Eroticism in nature, tracking the beast (in the wild and within), the subconscious, and death and dissolution are among seven themes that have emerged. Often he uses bodies, rather than faces, as a visceral way to express emotion.
He describes this period as the most creative and productive of his career so far, despite a faltering start.
“Initially I had a period of hiatus, a period of depression. I needed to shift but I was terrified of what it might mean.”
Lewis grew up surrounded by painted seascapes, rivers and birds. His mother and grandmother were painters and his father was a bird sculptor. After his father died prematurely, the son also turned to sculpting birds.
He enrolled in a fine arts course after school but failed and was called up for military service. He became a conscientious objector from 1985 to 1989.
“Fortunately I was assigned to Rondevlei Nature Reserve, where I learnt taxidermy and was responsible for the museum display. I also created outdoor spaces,” he says.
At a crossroads in his mid-20s, Lewis enrolled in the Ruth Prowse School of Art, and later, while living at the Timbavati Nature Reserve, cast his first lifelike sculptures of rhinos.
He toured art galleries in Europe and immersed himself in nature and sculpting when he returned to SA. He became famous for his bronze sculptures of wildlife, capturing its raw power and beauty.

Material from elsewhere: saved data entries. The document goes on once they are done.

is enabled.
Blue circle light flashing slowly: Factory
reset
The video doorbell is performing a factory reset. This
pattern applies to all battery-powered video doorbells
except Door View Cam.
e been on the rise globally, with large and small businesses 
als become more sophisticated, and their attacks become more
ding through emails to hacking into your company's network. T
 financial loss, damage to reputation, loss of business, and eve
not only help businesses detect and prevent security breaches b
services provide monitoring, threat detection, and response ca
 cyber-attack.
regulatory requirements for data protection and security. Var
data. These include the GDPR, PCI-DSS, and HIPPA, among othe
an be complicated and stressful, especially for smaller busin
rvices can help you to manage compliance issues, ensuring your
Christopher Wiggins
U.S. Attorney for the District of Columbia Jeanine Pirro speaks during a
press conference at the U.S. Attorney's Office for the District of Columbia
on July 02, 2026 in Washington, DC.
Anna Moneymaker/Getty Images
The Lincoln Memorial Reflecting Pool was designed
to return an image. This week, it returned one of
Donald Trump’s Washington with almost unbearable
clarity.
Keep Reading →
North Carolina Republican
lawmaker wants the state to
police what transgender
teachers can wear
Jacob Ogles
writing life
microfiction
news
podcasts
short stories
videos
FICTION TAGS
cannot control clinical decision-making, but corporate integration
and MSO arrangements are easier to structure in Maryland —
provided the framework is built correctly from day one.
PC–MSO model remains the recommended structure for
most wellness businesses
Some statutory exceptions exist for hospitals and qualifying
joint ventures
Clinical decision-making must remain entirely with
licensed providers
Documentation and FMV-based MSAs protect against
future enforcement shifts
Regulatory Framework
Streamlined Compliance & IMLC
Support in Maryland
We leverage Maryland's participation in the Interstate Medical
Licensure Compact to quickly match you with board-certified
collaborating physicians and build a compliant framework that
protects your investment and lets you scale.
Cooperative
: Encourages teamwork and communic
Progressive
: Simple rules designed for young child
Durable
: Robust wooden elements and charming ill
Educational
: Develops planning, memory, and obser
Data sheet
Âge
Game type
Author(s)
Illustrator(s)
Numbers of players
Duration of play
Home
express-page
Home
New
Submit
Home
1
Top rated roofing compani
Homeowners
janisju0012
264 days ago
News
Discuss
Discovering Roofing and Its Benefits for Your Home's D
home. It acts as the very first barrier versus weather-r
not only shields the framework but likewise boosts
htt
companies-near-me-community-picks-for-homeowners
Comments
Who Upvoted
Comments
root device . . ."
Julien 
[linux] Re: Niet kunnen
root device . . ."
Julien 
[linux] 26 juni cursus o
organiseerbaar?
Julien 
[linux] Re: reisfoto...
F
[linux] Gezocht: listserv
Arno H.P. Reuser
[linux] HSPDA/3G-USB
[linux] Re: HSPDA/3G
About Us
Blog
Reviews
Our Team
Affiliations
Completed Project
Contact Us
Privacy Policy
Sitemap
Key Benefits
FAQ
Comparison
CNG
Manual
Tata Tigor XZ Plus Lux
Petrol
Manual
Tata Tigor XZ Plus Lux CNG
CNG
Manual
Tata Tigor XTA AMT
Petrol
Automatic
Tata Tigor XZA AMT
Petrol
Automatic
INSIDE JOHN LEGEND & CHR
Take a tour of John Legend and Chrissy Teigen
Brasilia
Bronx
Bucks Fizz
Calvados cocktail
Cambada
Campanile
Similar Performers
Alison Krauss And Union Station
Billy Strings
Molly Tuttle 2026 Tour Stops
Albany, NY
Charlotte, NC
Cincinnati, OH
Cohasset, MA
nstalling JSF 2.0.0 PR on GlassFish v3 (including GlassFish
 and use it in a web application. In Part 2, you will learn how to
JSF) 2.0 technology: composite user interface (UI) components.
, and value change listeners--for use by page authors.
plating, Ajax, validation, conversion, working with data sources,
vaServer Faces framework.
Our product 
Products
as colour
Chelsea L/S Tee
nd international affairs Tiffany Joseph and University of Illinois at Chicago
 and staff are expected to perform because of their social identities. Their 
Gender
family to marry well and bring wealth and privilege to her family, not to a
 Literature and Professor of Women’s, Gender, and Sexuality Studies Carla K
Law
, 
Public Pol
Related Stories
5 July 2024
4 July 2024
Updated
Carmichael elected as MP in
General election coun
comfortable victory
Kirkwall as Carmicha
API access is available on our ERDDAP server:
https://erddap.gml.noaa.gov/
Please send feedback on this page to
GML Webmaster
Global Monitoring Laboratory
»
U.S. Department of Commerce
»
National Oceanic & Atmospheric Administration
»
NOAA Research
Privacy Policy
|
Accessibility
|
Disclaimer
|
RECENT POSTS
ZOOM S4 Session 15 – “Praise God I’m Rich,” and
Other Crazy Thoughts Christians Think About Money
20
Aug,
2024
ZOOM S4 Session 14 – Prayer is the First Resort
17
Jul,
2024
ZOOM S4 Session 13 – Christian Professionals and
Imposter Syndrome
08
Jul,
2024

He has had exhibitions worldwide including in Toronto, San Francisco, Paris, London and Sydney, and his sculptures are displayed in institutions and private collections, including those of Nelson Mandela and the British royals.
Lewis was drawn to big cats and the leopard became his totem while he worked in a studio and bronze foundry he established in 1994 on a farm outside Stellenbosch.
“The cats held sexuality, violence and power at a time I couldn’t,” Lewis says. “As the story deepened, I shifted away from the cat to the half-animal, halfhuman figures, loose expressions of animalistic energy.
“Skull masks ritualistically signify an engagement with all that is wild and untamed within. The skull is associated with death. Perhaps life is about the quality of life and death we choose. I continued to explore that as my images became more human. My latest work is entirely human.”
Engraved in the sculpture garden is a quote by Carl Jung: “To the extent that I managed to translate the emotions into images — that is to say, to find the images which were concealed in the emotions — I was inwardly calmed and reassured. Had I left those images hidden in the emotions, I might have been torn to pieces by them.”
“For me, sculpting is simply an attempt to survive what it feels like to be human,” says Lewis. “Nothing more than that.”